# University of Michigan Math and Science Scholars

Mathematical Modeling in Biology

Mathematical biology is an exciting interdisciplinary field that combines applied mathematics, scientific computing, biology, ecology, physiology and medicine. This branch of mathematics is growing with phenomenal speed! For the mathematician, biology opens up new and exciting areas of study, while for the biologist, mathematical and computational modeling offers another powerful research tool that can provide insight into the complexity of a biological system. Mathematical biologists typically investigate problems in diverse and exciting areas such as the topology of DNA, cell physiology, the study and spread of infectious diseases, population ecology, neuroscience, tumor growth and treatment strategies, and organ development and embryology. This course will be a venture into the field of mathematical modeling in biology and the biomedical sciences using techniques from calculus, dynamical systems and scientific computing. Interactive lectures, group projects, computer demonstrations, and guest speakers will help introduce some of the fundamentals of mathematical modeling and its usefulness in biology, physiology and medicine.

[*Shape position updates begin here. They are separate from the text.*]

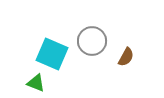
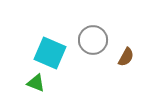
gray circle: moved 1 px right, 1 px up
cyan square: moved 2 px left, 1 px up
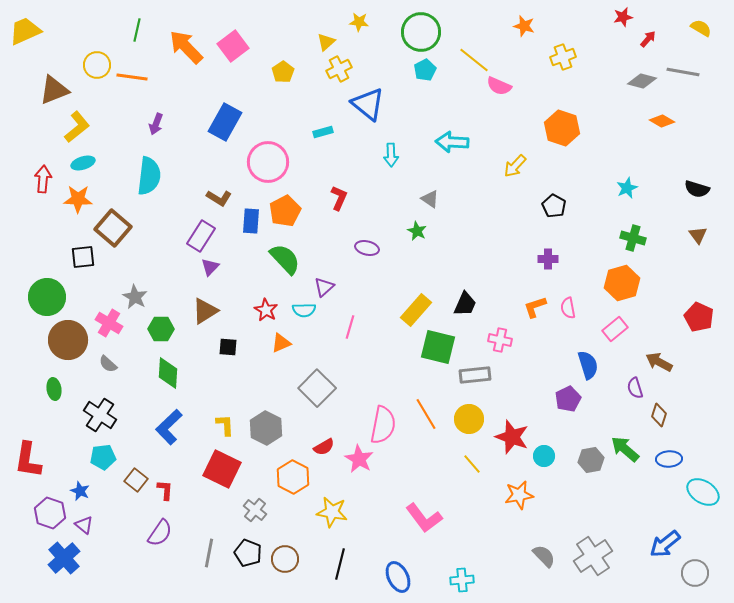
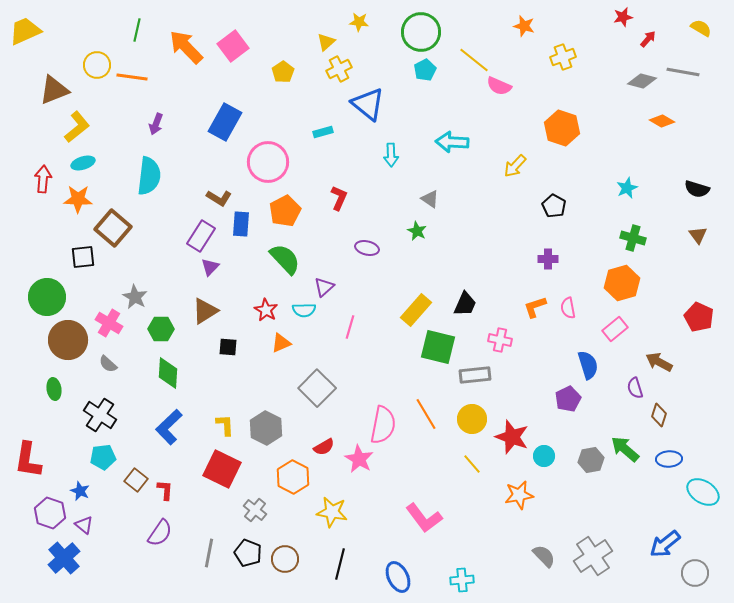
blue rectangle at (251, 221): moved 10 px left, 3 px down
yellow circle at (469, 419): moved 3 px right
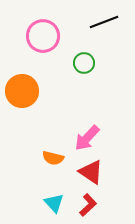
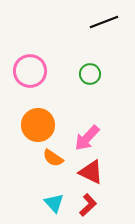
pink circle: moved 13 px left, 35 px down
green circle: moved 6 px right, 11 px down
orange circle: moved 16 px right, 34 px down
orange semicircle: rotated 20 degrees clockwise
red triangle: rotated 8 degrees counterclockwise
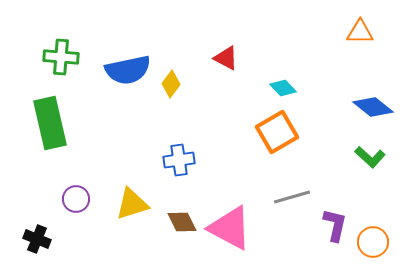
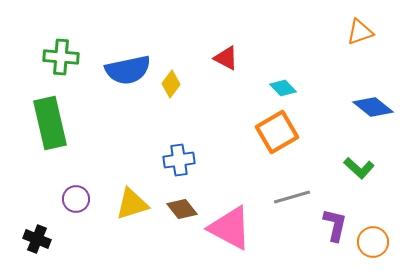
orange triangle: rotated 20 degrees counterclockwise
green L-shape: moved 11 px left, 11 px down
brown diamond: moved 13 px up; rotated 12 degrees counterclockwise
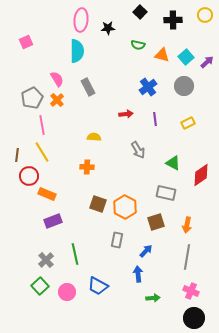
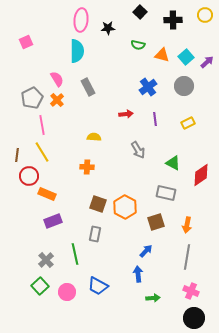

For example, the cell division cycle is a sequence of regulated events which describes the passage of a single cell from birth to division. There is an elaborate cascade of molecular interactions that function as the mitotic clock and ensures that the sequential changes that take place in a dividing cell take place on schedule. What happens when the mitotic clock speeds up or simply stops ticking? These kinds of malfunctions can lead to cancer and mathematical modeling can help predict under what conditions a small population of cells with a compromised mitotic clock can result in a fully developed tumor. Students who can speak the languages of mathematics and computation along with biology and medicine will be able to solve some of the most challenging problems of the 21st century. Wouldn’t it be amazing if mathematics could guide future experiments that lead to a cure AIDS or Cancer?